_Dataset records:_
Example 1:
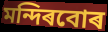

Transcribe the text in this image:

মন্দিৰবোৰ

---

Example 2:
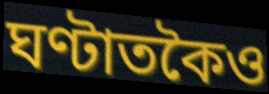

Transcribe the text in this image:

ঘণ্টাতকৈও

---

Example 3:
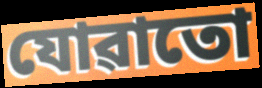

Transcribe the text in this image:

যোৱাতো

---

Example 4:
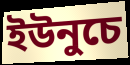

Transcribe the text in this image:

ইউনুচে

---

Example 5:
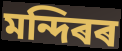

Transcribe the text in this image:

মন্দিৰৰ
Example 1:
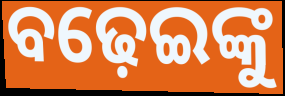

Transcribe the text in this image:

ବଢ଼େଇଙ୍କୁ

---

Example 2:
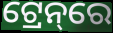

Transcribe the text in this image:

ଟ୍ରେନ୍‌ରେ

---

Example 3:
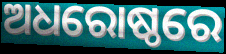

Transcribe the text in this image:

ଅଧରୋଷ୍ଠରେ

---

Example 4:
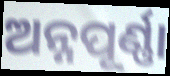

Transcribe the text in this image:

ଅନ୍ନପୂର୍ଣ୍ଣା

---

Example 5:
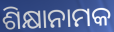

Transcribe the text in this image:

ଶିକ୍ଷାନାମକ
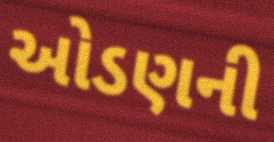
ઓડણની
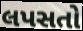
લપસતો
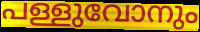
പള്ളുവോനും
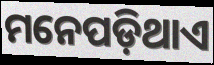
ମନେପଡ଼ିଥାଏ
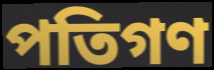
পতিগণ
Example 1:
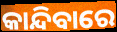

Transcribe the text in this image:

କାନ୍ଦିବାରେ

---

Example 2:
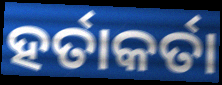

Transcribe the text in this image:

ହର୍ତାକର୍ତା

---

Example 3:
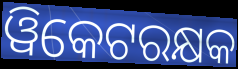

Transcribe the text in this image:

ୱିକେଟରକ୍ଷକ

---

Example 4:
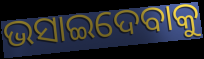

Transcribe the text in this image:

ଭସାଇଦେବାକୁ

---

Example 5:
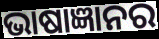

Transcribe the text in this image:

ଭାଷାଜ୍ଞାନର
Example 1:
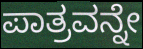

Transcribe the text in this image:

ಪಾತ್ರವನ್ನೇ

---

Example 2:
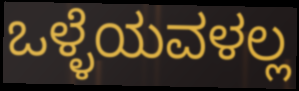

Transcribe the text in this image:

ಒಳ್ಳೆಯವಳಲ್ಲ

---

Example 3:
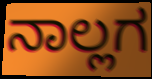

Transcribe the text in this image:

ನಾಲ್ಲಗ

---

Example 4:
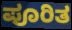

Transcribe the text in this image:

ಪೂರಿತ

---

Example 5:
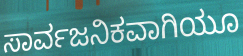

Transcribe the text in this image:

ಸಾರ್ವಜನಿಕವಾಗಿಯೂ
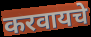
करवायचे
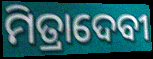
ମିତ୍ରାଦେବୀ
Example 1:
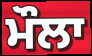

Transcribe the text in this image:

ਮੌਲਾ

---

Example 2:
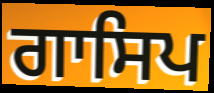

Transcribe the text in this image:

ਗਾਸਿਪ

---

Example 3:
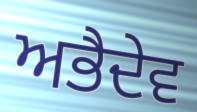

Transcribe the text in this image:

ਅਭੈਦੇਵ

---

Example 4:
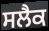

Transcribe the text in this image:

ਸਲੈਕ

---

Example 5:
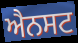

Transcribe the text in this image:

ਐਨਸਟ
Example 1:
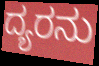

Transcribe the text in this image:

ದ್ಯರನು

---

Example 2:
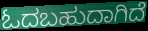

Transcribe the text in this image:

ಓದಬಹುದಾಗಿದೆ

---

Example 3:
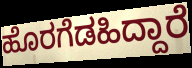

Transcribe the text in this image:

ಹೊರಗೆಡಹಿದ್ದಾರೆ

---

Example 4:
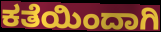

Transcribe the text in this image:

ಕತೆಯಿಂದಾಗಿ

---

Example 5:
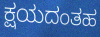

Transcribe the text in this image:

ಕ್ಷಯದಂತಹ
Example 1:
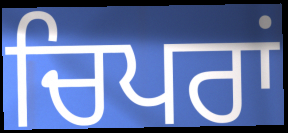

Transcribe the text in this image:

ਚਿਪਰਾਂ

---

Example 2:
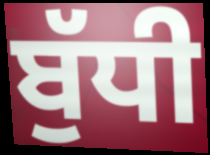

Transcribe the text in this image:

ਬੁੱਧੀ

_What is being asked:_
Pictures are not part of the copy; retype all the other material exactly.

_Solution to this problem:_
Example 1:

Transcribe the text in this image:

মন্দিৰবোৰ

---

Example 2:

Transcribe the text in this image:

ঘণ্টাতকৈও

---

Example 3:

Transcribe the text in this image:

যোৱাতো

---

Example 4:

Transcribe the text in this image:

ইউনুচে

---

Example 5:

Transcribe the text in this image:

মন্দিৰৰ
Example 1:

Transcribe the text in this image:

ବଢ଼େଇଙ୍କୁ

---

Example 2:

Transcribe the text in this image:

ଟ୍ରେନ୍‌ରେ

---

Example 3:

Transcribe the text in this image:

ଅଧରୋଷ୍ଠରେ

---

Example 4:

Transcribe the text in this image:

ଅନ୍ନପୂର୍ଣ୍ଣା

---

Example 5:

Transcribe the text in this image:

ଶିକ୍ଷାନାମକ
ઓડણની
લપસતો
പള്ളുവോനും
ମନେପଡ଼ିଥାଏ
পতিগণ
Example 1:

Transcribe the text in this image:

କାନ୍ଦିବାରେ

---

Example 2:

Transcribe the text in this image:

ହର୍ତାକର୍ତା

---

Example 3:

Transcribe the text in this image:

ୱିକେଟରକ୍ଷକ

---

Example 4:

Transcribe the text in this image:

ଭସାଇଦେବାକୁ

---

Example 5:

Transcribe the text in this image:

ଭାଷାଜ୍ଞାନର
Example 1:

Transcribe the text in this image:

ಪಾತ್ರವನ್ನೇ

---

Example 2:

Transcribe the text in this image:

ಒಳ್ಳೆಯವಳಲ್ಲ

---

Example 3:

Transcribe the text in this image:

ನಾಲ್ಲಗ

---

Example 4:

Transcribe the text in this image:

ಪೂರಿತ

---

Example 5:

Transcribe the text in this image:

ಸಾರ್ವಜನಿಕವಾಗಿಯೂ
करवायचे
ମିତ୍ରାଦେବୀ
Example 1:

Transcribe the text in this image:

ਮੌਲਾ

---

Example 2:

Transcribe the text in this image:

ਗਾਸਿਪ

---

Example 3:

Transcribe the text in this image:

ਅਭੈਦੇਵ

---

Example 4:

Transcribe the text in this image:

ਸਲੈਕ

---

Example 5:

Transcribe the text in this image:

ਐਨਸਟ
Example 1:

Transcribe the text in this image:

ದ್ಯರನು

---

Example 2:

Transcribe the text in this image:

ಓದಬಹುದಾಗಿದೆ

---

Example 3:

Transcribe the text in this image:

ಹೊರಗೆಡಹಿದ್ದಾರೆ

---

Example 4:

Transcribe the text in this image:

ಕತೆಯಿಂದಾಗಿ

---

Example 5:

Transcribe the text in this image:

ಕ್ಷಯದಂತಹ
Example 1:

Transcribe the text in this image:

ਚਿਪਰਾਂ

---

Example 2:

Transcribe the text in this image:

ਬੁੱਧੀ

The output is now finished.